12.07.2017

The Rise of the Buy Side

12.07.2017

If one word described the evolution of the buy side’s relationship with the sell side in the past decade, it would be “empowerment.”

Since the 2008 credit crunch, technology, competition, and regulations have driven institutional investors to be more self-reliant than they had been in prior decades.

Buy-side traders are making more decisions regarding how, when, and where to trade rather than handing off their parent orders to their brokers’ sales desk. Asset managers also have inched closer to becoming liquidity providers as many have backed buy-side-only liquidity venues, such as BlackRock did with Aladdin in 2012 and buy-side consortium did with the Luminex dark liquidity pool in 2015.

“The term ‘execution consultant’ was barely on anyone’s radar 10 years ago,” said Spencer Mindlin, an analyst at industry research firm Aite Group. “Now sell-side firms are redefining themselves as execution consultants and are helping the buy side navigate the complicated markets as well as understanding upcoming regulation and market fragmentation.”

Fueling this evolution has been a trifecta of increased competition, enabling technology, and regulation, he noted.

Low volatility in the equities market combined with low-interest rates have made many asset managers take many of their easy-to-execute trades in-house instead of paying sales traders a three-cents per share commission.

This, in turn, has led broker-dealers to step up their holistic analysis of each client’s profitability.

“Regulations on how much sell-side firms can extend their balance sheets has forced the sell-side to pull back on its resources,” noted Mindlin. “At the same time, the buy side also is feeling competitive and cost pressures. It has led them to consolidate their relationships while trading more with fewer counterparties or eliminating counterparties that are not offering real value.”

The only way that the buy- and sell side can improve their respective efficiencies, and ultimately “do more with less,” has been through embracing, developing, and deploying the latest technology.

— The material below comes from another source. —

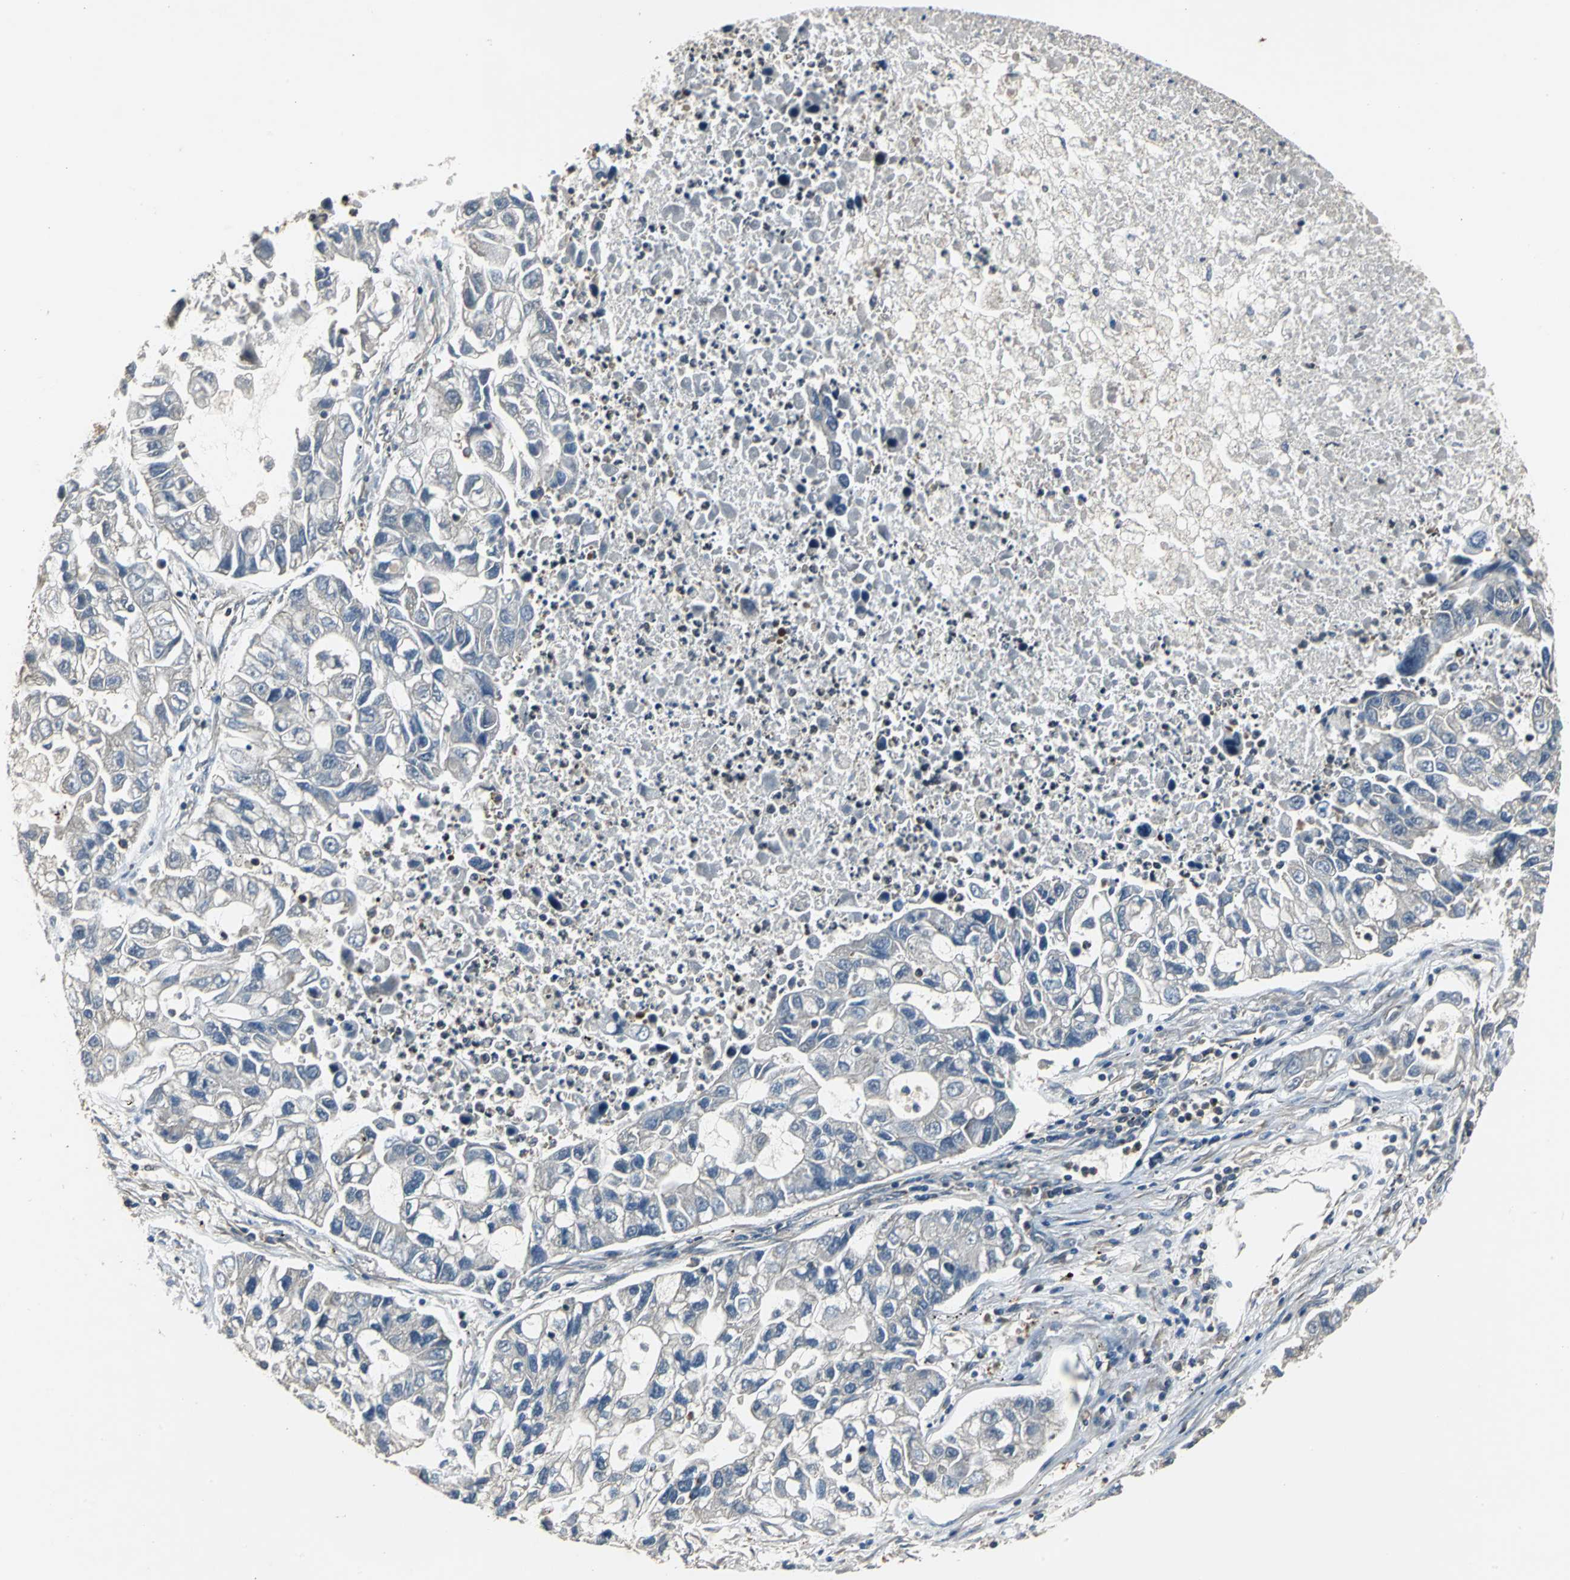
{"staining": {"intensity": "negative", "quantity": "none", "location": "none"}, "tissue": "lung cancer", "cell_type": "Tumor cells", "image_type": "cancer", "snomed": [{"axis": "morphology", "description": "Adenocarcinoma, NOS"}, {"axis": "topography", "description": "Lung"}], "caption": "A high-resolution histopathology image shows IHC staining of lung adenocarcinoma, which reveals no significant staining in tumor cells. Brightfield microscopy of immunohistochemistry (IHC) stained with DAB (3,3'-diaminobenzidine) (brown) and hematoxylin (blue), captured at high magnification.", "gene": "EIF2B2", "patient": {"sex": "female", "age": 51}}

The rise of algorithmic trading and advancements in OMS/EMS technology have driven a fundamental transformation in how the buy side and sell side interact, according to Jonathan Clark, CEO of Luminex Trading and Analytics.

Jonathan Clark, Luminex

“When you think about transaction costs, you can see how the US equity markets going electronic has greatly improved value,” he said. “But it has also required the buy side to evolve. Now the tools that buy-side traders use are virtually on par with those of their sell-side counterparts.”

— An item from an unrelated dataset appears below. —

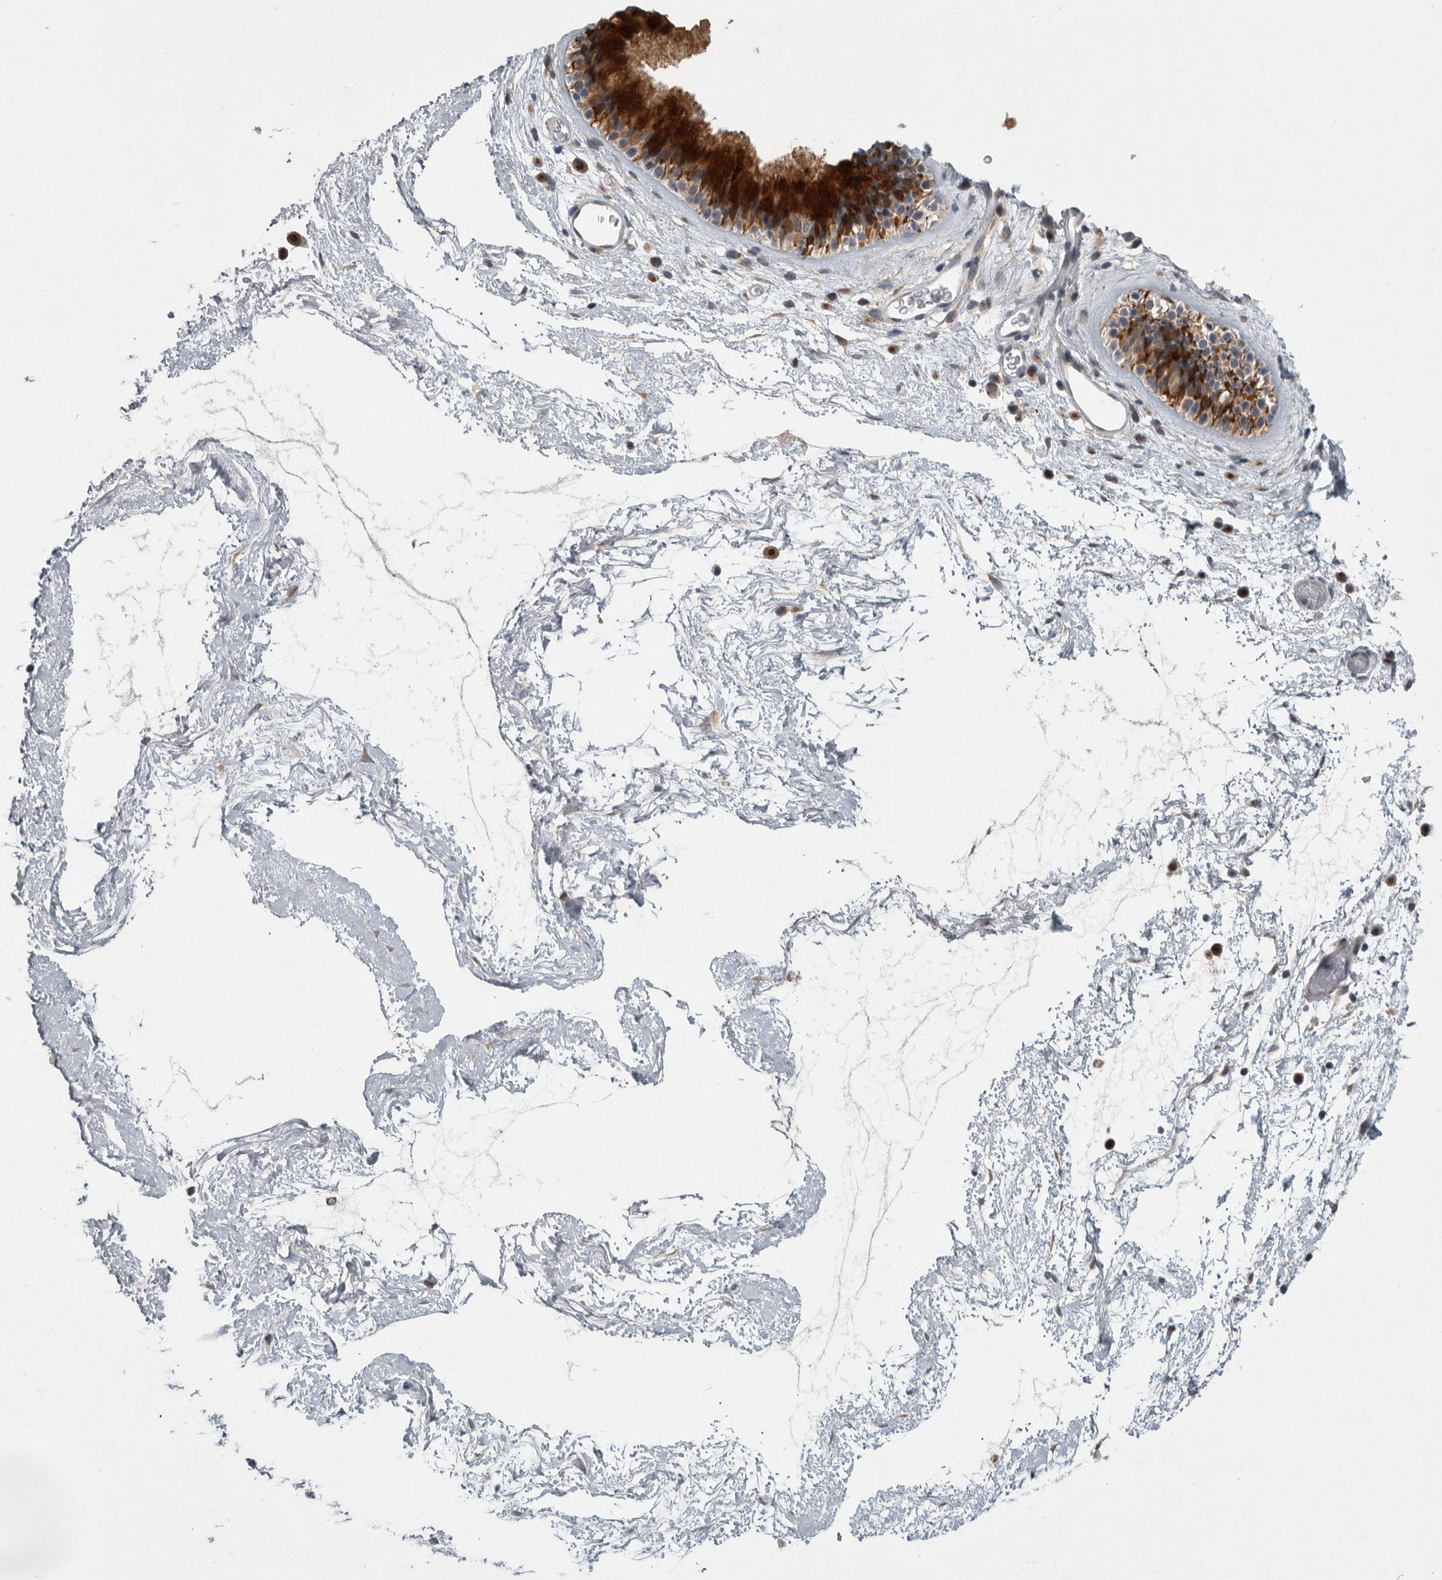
{"staining": {"intensity": "strong", "quantity": "25%-75%", "location": "cytoplasmic/membranous"}, "tissue": "nasopharynx", "cell_type": "Respiratory epithelial cells", "image_type": "normal", "snomed": [{"axis": "morphology", "description": "Normal tissue, NOS"}, {"axis": "morphology", "description": "Inflammation, NOS"}, {"axis": "topography", "description": "Nasopharynx"}], "caption": "Nasopharynx stained with IHC displays strong cytoplasmic/membranous staining in about 25%-75% of respiratory epithelial cells.", "gene": "MAN2A1", "patient": {"sex": "male", "age": 48}}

Although regulatory regimes like Basel III, The Dodd-Frank Act, and MiFID II have increased the cost of doing business for the buy and sell sides, Midlin viewed them as secondary drivers in the evolution of the relationship between the counterparties.

“Regulation definitely causes shorter term in the momentum pushing the industry in a way in which it is going anyway,” he explained. “The industry continues to figure out how to deal with regulation but the realities of the industry getting more competitive, automated, and technologically enabled is a longer-term driver in what shapes the industry. It might change lanes, but it is going the same direction down the highway.”

Mindlin also attributes the natural generational turnover within the industry accelerating the changes in the relationship as those who traded on the floor during the 80s and 90s and relied on relationships retire and leave the industry to those who entered the business during the rollout of Regulation ATS and Regulation NMS.

“That is when technology started to blend into the business and began disrupting relationships, but business was still done via relationships,” he said. “Those who are coming in now on the buy and sell sides really do not have an allegiance to traditional relationships. It is now about the techie on the buy-side trading desk talking with the techie on the sell-side trading desk.”

Whether these changes will benefit institutional investors, Mindlin declined to comment.

“I am not going to make a judgment call,” he said. “It just is how the relationship has changed.”